Dann erhielt er das Angebot, die Schule in Linthe als Schulleiter zu übernehmen. Das Kind des größten Bauern des Ortes war das einzige, welches damals keine Jugendweihe hatte, nur Konfirmation. Ihm war der junge Schulleiter nicht ganz geheuer und er verbreitete im Dorf, er würde diesen total betrunken machen und ihn mit der Schubkarre nach Hause fahren. Da hatte er aber die Rechnung ohne Werner Senst gemacht. Der trank auf der Feier mit allen Mädels einen Schnaps, dann mit den Jungen Bier. Mensch, der verträgt ja was, stellte der Bauer fest und führte ihn in seinen Weinkeller, wo die Zechtour weiter ging. Aber früh um 3 konnte Werner Senst immer noch allein nach Hause gehen und hatte sich so Respekt erworben.
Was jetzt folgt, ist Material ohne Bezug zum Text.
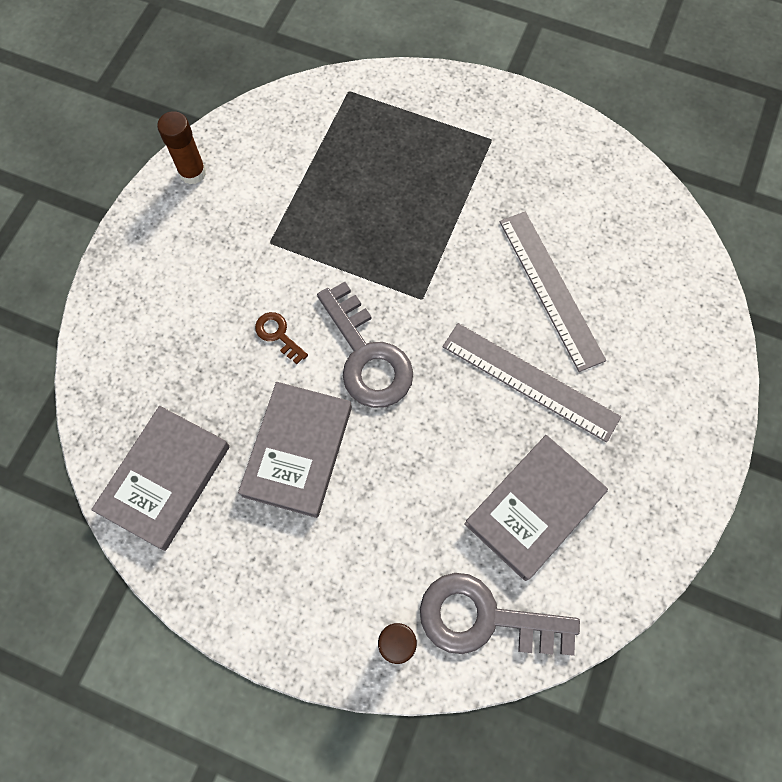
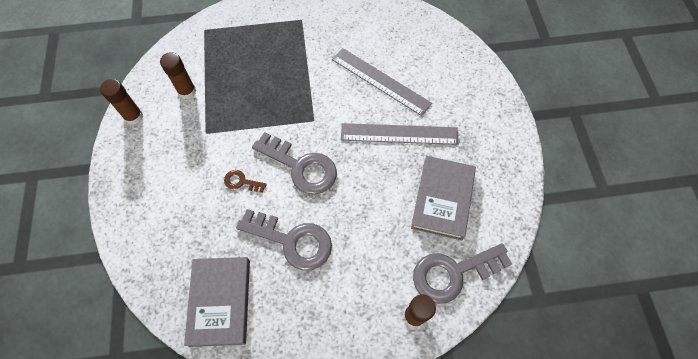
camera: 30 degrees left, 5 degrees down
(278, 171) = (187, 91): none -> brown glue stick
(297, 451) = (292, 241): grey book -> grey key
Sozialistische Eheschließung

Inzwischen hatte Werner Senst seine jetzige Ehefrau Regina kennengelernt. In Wiesenburg machte man ihm das Angebot, er könne sich eine Wohnung in den damals gerade errichteten Neubauten in der Hasenheide aussuchen. Bedingung, er müsse heiraten. Das erzählte Werner Senst seiner Schwiegermutter. Die wollte jedoch, dass er in die Kirche eintrat. Das verweigerte er, war doch gerade Parteimitglied geworden. Die Hochzeit fand trotzdem statt und war die erste und letzte sozialistische Eheschließung in Reppinichen. Die Partei hatte alles von vorn bis hinten organisiert, seine Schulklasse stand Spalier. „Es war eine schöne Hochzeit“ erinnert er sich noch heute. Zu dem Schluss kam auch seine Schwiegermutter – allerdings erst drei Tage später. „So schön wäre es in der Kirche nicht gewesen“, sagte sie.

Im Ehrenamt

Ehrenamtliche Tätigkeit war für Werner Senst schon immer selbstverständlich. 21 Jahre moderierte er das Wiesenburger Chortreffen, 25 Jahre die Reetzer Karnevalsgesellschaft, 21 Jahre das Treckertreffen in Medewitz, 13 Jahre das Pfingstkonzert im Wiesenburger Schlosspark. Als das erste Bettenrennen in Fredersdorf stattfinden sollte, wurde er vom damaligen Bürgermeister Peter Kiep angesprochen. Die SED Kreisleitung war der Meinung, es ginge gar nicht, dass Peter Kiep als Bürgermeister so etwas Kurioses moderiert. So sprang Werner Senst ein. 18 Jahre lang war er mit dem Feuerwehrorchester Görzke unterwegs, nach der Wende auch in den alten Bundesländern. So spielte das Orchester auch in einem Erlebnisbad auf, die Familien der Musiker waren fast immer mit dabei. So vergnügte sich Sohn Stefan mit Ehefrau Regina im Wasser und sie kamen mit einer fremden Frau ins Gespräch. Diese fand den Aufenthalt auch sehr schön, auch die musikalische Unterhaltung. Daraufhin sagte der kleine Stefan: „Und der da vorne singt, das ist mein Papi“. Da war Werner Senst schon sehr stolz auf seinen Sohn.

Jugendstunden

18 Jahre lang leitet Werner Senst die Jugendstunden in Wiesenburg. Ihm ist es zu verdanken, dass die Jugendlichen engen Kontakt zum DDR-Fernsehen hatten. Er fuhr einfach hin und unterhielt sich mit den dortigen FDJ-Funktionären. So kam ein Vertrag zustande. Jedes Jahr kam ein Festredner aus Berlin zur Feierstunde, unter anderem auch Nachrichtensprecher Klaus Feldmann. Die Schüler durften, natürlich mucksmäuschenstill, bei einer Sendung der „Aktuellen Kamera“ dabei sein und sich die Arbeit hinter den Kulissen ansehen. „Herr Senst, das sind ja alles Westapparate“, staunten sie nicht schlecht, denn Marken wie Grundig und Blaupunkt waren auch in der DDR bekannt. Während der Aufenthalte wurden sogar Filme gedreht, die leider nach der Wende alle vernichtet wurden. Das stimmt Werner Senst auch jetzt noch traurig.